Had I not had the background or faith I have, these interactions, and especially today's might have pushed me over the edge and further away from the Church than I was had any of these scenarios been true.  This morning's experience also brought up memories of when a priest told members of the church group we could not meet for our book study since mass was scheduled to happen at that time a few years ago.  Never mind that I had reserved a room in the church through the church secretary.  Never mind that the book was Matthew Kelly's "Rediscovering Catholicism".  Never mind that the group was a fledgling group comprised of new members (two of whom did not return after that interaction with the priest).  Since it was a warm summer's night, we wound up sitting on the sidewalk outside the church and conducted our book study there while mass occurred inside the church.  I know instances such as these I've shared here occur in every religion and that we can't let the actions, or inactions, of one or two folks dictate how we feel about others in that same profession.  It's just disappointing to see it happening in a place where we should feel at home, regardless if we are parishioners or "belong" to the church, and with someone who is to provide guidance and direction.

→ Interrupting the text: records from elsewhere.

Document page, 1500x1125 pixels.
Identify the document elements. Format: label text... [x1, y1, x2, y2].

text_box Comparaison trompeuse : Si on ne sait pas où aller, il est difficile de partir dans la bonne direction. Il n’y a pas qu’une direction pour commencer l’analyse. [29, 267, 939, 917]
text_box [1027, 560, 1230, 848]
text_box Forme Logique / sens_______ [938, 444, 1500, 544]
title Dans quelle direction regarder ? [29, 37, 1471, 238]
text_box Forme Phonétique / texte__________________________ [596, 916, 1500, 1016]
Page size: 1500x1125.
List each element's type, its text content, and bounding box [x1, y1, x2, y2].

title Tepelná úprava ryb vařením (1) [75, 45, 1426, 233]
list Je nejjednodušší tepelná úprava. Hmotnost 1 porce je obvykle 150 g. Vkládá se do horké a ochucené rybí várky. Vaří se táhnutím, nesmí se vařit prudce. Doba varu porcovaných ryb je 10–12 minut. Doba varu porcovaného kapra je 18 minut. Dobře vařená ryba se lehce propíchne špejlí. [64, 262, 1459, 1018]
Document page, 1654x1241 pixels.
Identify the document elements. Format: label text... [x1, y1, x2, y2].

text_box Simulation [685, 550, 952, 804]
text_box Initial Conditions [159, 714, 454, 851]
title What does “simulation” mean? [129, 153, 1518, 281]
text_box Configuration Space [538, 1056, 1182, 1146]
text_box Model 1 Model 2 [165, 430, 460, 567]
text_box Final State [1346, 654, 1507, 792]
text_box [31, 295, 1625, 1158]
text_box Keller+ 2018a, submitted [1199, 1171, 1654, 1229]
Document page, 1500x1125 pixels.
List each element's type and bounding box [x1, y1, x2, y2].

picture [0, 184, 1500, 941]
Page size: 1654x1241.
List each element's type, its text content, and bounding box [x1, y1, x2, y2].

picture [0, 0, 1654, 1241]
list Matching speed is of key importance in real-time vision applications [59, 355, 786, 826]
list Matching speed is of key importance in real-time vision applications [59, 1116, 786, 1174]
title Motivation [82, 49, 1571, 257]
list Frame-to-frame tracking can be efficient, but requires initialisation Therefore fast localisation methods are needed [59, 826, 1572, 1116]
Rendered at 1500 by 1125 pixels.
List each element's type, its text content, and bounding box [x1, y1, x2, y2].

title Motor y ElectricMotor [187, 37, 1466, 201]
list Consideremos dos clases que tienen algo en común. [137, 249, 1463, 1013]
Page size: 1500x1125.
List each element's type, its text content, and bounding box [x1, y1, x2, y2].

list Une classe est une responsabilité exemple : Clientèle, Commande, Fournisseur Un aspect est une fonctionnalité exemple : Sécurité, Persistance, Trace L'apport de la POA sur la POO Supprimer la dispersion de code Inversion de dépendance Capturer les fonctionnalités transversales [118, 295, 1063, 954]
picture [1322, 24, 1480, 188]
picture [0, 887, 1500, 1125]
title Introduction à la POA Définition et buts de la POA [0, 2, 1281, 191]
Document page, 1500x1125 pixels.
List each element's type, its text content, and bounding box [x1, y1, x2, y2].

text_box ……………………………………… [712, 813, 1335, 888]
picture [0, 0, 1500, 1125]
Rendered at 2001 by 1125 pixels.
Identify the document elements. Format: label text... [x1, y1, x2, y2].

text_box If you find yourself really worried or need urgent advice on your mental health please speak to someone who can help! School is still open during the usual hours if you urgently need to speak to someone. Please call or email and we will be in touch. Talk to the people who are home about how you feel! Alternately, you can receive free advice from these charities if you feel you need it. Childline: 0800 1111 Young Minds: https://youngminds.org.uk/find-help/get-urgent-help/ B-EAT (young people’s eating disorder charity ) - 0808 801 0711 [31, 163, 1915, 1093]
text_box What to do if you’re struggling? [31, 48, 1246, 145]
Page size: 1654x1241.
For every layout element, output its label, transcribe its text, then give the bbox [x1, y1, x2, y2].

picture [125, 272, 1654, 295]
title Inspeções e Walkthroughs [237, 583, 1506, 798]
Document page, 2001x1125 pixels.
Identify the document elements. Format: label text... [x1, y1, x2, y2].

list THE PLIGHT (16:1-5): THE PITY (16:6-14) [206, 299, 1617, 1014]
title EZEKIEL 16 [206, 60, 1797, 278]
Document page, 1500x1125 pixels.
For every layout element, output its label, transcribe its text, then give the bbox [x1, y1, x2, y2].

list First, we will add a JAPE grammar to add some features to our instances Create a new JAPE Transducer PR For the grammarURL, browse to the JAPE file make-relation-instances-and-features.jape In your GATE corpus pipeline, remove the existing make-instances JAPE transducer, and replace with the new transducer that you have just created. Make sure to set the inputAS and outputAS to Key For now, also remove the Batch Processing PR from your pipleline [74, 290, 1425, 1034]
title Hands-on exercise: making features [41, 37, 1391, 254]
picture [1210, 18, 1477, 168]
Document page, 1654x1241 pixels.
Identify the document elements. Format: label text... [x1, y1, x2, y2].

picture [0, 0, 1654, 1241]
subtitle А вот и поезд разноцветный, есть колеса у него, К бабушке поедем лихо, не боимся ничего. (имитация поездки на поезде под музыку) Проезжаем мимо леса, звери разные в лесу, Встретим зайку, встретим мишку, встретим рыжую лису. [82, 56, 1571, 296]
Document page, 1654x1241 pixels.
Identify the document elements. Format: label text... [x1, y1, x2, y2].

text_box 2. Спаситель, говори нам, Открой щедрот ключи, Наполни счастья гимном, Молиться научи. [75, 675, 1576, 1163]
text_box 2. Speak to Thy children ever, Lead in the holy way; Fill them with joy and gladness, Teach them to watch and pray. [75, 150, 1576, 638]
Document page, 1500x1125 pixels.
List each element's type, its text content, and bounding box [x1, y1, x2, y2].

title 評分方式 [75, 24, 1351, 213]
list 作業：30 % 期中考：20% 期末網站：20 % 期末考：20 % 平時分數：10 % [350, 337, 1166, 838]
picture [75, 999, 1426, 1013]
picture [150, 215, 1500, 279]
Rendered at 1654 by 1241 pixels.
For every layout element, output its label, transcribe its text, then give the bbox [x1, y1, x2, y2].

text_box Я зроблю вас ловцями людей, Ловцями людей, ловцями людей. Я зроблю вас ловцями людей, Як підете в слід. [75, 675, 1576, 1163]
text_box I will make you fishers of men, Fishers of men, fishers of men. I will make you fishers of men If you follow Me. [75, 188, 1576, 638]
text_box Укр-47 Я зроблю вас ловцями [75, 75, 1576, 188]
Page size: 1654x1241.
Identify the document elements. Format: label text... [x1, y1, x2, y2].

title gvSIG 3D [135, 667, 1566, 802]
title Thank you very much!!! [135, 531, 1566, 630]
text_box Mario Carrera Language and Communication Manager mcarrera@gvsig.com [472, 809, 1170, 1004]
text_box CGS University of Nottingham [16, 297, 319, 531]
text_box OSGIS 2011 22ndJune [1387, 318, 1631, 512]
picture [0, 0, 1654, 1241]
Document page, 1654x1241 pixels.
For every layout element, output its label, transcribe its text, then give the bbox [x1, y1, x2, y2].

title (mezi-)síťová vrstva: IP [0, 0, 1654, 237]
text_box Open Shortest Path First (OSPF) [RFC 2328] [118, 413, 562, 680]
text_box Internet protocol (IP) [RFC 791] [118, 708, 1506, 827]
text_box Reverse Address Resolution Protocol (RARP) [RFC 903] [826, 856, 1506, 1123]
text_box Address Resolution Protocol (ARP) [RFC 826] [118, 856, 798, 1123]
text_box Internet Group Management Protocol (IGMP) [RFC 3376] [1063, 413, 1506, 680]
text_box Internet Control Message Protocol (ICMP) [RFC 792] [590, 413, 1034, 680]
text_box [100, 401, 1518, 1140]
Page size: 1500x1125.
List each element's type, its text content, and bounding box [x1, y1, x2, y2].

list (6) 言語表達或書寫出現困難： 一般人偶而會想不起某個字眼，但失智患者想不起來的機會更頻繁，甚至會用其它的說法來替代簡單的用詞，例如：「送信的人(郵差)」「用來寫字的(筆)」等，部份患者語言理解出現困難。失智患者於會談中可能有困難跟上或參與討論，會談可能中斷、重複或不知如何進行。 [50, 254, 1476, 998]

I suppose the silver lining of this experience is that I will appreciate the good ones all the more ~ ~ ~ Specifically when we do that Confession Service with Fr. Vince soon.  Admittedly, I'm in a grumpy mood and did not enjoy starting out my day in this way but as my friend- Bridget sings in the video at the link below, I'm countin' on a miracle things will get better and still believe everything happens for a reason/has a purpose!

Additionally, I'm aware that for every not so good priest, or teacher, or supervisor, or clerk, there are ten excellent ones so I shouldn't let a few negative experiences color my perceptions of others.  Hmm, perhaps this is what I will need to focus on in my next confession...!

https://soundcloud.com/bridgetandbruce/counting-on-a-miracle  --- >  SUCH a gorgeous version of the song!!


Update:  I received this awesome message from one of my friends in response to this post.  What wise words!!

Priests are like anyone else. They are as diverse in their personalities and strengths as any other profession. They have weaknesses and strengths, faults and virtues. You will have difficult priests, temperamental ones, gruff ones, strict ones, just as you will have all of those in teaching or health care or any profession. It's terribly frustrating when you encounter these problems from some priests, but the best way to deal with these situations is to look to the saints as role models. Saint Bernadette initially had a hard time with her rough and tumble priest, but her humility, patience, and courage changed his heart. Saint Therese also had a hard time with one when she was trying to become a Carmelite, but she persevered, even going to the Pope! In the heat of the situation, it's easy to get angry or frustrated or hurt. We're human and it hurts to have people treat us in a way that we feel is rude. Our pride is hurt. But, after some time, and calming down, In after thought, try to find the beauty in the person. Try to see a strength. Try to find which flower they are in God's garden. And, most of all, pray for them. Embrace humility in the moment. We can never learn enough humility and such situations teach us of the diverse and immense variety of flowers out there and how much we have to learn of ourselves (our weaknesses and building up of strengths) in being able to reach, understand, and finally embrace them.